In Death of an Epicurean, Tsuji comments on the destruction of the Ryōunkaku (Cloud-surpassing Tower) in the area of Tokyo he often called home, Asakusa. This building was a skyscraper that had become very much a symbol of modernity in Japan, and its destruction in the 1923 Great Kantō earthquake was a harrowing omen to many who saw it as reminiscent of the Tower of Babel. Authors such as Ishikawa Takuboku popularized the building's symbolism in literature.

==Censorship and vagabondage==
Tsuji wrote during the 1920s, a dangerous period in Japanese history for controversial writers, during which he experienced the wages of censorship through police harassment. He also experienced this vicariously through the persecution of close associates such as his former wife, anarcha-feminist Itō Noe, who was murdered in the Amakasu Incident.

For being a controversial writer in the heart of Tokyo's radical art scene, Tsuji himself believed that had he been living instead as a peasant in the Soviet Union at the time, he would surely have been shot to death.

==Institutionalization, Buddhist renunciation, and death==

In 1932 Tsuji was institutionalized in a psychiatric hospital after what would become popularly known as the "Tengu Incident". According to some accounts, one night during a party at a friend's residence, Tsuji climbed to the second floor and began flapping his arms crying "I am the Tengu!", eventually jumping from the building, running around, and jumping onto the table calling "kyaaaaaa, kyaaaa!!"

After hospitalization, Tsuji was diagnosed as having experienced a temporary psychosis probably resulting from his chronic alcoholism. During this hospitalization Tsuji came to idealize the Buddhist monk Shinran and read the Tannishō many times over. Thereafter the once prolific Tsuji gave up his writing career, and he returned to his custom of vagabondage in the fashion of a Komusō monk, apparently as a sort of Nekkhamma.

For the next few years Tsuji fell into various incidents with police and was readmitted to mental hospitals several times. At the age of 41 Tsuji suffered a major asthma attack and after hospitalization became weighed down with substantial hospital bills. While book royalties and a sort of "Tsuji Jun Fan Club" (辻潤後援会, Tsuji Jun kōenkai) provided some economic support, Tsuji was caught up in a harsh late World War II economic environment and spent the last few years of his life in vagabond poverty. Tsuji often made ends meet by going door to door as a busking shakuhachi musician.

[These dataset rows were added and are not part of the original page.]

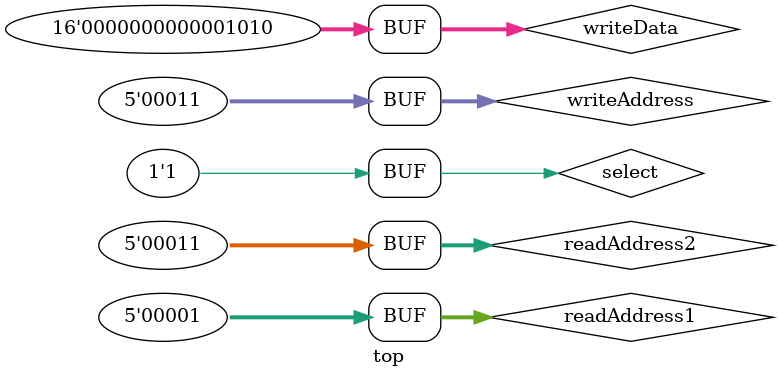
<source format=v>
`include "main.v"
module top;
reg select;
reg [4:0]readAddress1,readAddress2;
reg [4:0]writeAddress;
reg [15:0]writeData;
wire [15:0]readData1,readData2;

register r1(select,readAddress1,readAddress2,readData1,readData2,writeAddress,writeData);

initial begin
    #0 select = 1'b1; readAddress1 = 5'b00001; readAddress2 = 5'b00011;
    #5 select = 1'b0; writeAddress = 5'b00001; writeData = 16'd15;
    #5 select = 1'b0; writeAddress = 5'b00011; writeData = 16'd10;
    #5 select = 1'b1; readAddress1 = 5'b00001; readAddress2 = 5'b00011;
end


always@(*)
begin 
    $monitor($time , "     readData1=%d    readData2=%d",readData1,readData2);
end
endmodule

</source>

However, in 1944, Tsuji settled down in a friend's one-bedroom apartment in Tokyo, where he was found dead from starvation.

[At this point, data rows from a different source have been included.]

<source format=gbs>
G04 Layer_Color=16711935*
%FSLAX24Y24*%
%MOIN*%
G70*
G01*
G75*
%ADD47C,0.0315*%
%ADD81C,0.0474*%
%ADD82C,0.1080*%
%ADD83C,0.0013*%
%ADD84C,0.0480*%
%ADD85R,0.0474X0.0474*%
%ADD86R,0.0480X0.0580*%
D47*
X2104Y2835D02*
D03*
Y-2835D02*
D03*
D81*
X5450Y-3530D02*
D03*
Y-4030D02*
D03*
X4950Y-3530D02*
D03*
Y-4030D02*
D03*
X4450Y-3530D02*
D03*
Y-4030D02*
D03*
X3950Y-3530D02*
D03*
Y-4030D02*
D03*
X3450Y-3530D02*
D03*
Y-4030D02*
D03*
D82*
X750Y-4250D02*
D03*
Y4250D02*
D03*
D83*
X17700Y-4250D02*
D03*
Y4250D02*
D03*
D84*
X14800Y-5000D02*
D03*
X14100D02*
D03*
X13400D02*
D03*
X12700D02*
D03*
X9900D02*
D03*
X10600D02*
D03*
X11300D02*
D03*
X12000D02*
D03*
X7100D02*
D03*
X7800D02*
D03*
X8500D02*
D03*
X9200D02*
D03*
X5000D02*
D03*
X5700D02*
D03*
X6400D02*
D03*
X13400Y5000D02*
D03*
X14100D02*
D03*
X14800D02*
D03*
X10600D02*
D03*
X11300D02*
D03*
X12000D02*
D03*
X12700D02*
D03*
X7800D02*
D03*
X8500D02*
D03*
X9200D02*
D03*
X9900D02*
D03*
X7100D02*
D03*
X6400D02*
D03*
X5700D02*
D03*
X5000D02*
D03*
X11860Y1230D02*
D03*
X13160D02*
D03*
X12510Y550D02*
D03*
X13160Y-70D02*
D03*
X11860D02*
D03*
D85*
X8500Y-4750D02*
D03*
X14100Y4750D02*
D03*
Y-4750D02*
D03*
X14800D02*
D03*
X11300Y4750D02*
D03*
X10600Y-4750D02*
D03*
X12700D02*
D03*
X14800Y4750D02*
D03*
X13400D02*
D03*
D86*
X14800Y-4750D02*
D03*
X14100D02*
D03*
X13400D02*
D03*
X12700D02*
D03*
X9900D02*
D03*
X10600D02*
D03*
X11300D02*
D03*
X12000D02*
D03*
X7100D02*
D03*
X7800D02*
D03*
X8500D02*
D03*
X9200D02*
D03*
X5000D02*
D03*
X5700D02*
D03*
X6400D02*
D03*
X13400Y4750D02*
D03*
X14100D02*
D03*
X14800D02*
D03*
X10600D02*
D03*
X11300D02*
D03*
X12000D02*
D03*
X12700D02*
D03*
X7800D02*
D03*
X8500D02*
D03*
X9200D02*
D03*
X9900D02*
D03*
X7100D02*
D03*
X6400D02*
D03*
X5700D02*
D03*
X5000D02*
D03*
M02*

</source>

Tsuji is now buried in Tokyo's Saifuku Temple.

==Legacy==
Tsuji is remembered for having helped found Dadaism in Japan along with contemporaries such as Murayama Tomoyoshi, MAVO, Yoshiyuki Eisuke, and Takahashi Shinkichi. Moreover, he was one of the most prominent Japanese contributors to Nihilist philosophy prior to World War II. He is also remembered as the father of prominent Japanese painter, Makoto Tsuji (辻 まこと).

Tsuji was depicted in the 1969 film Eros + Massacre and has been the subject of several Japanese books and articles.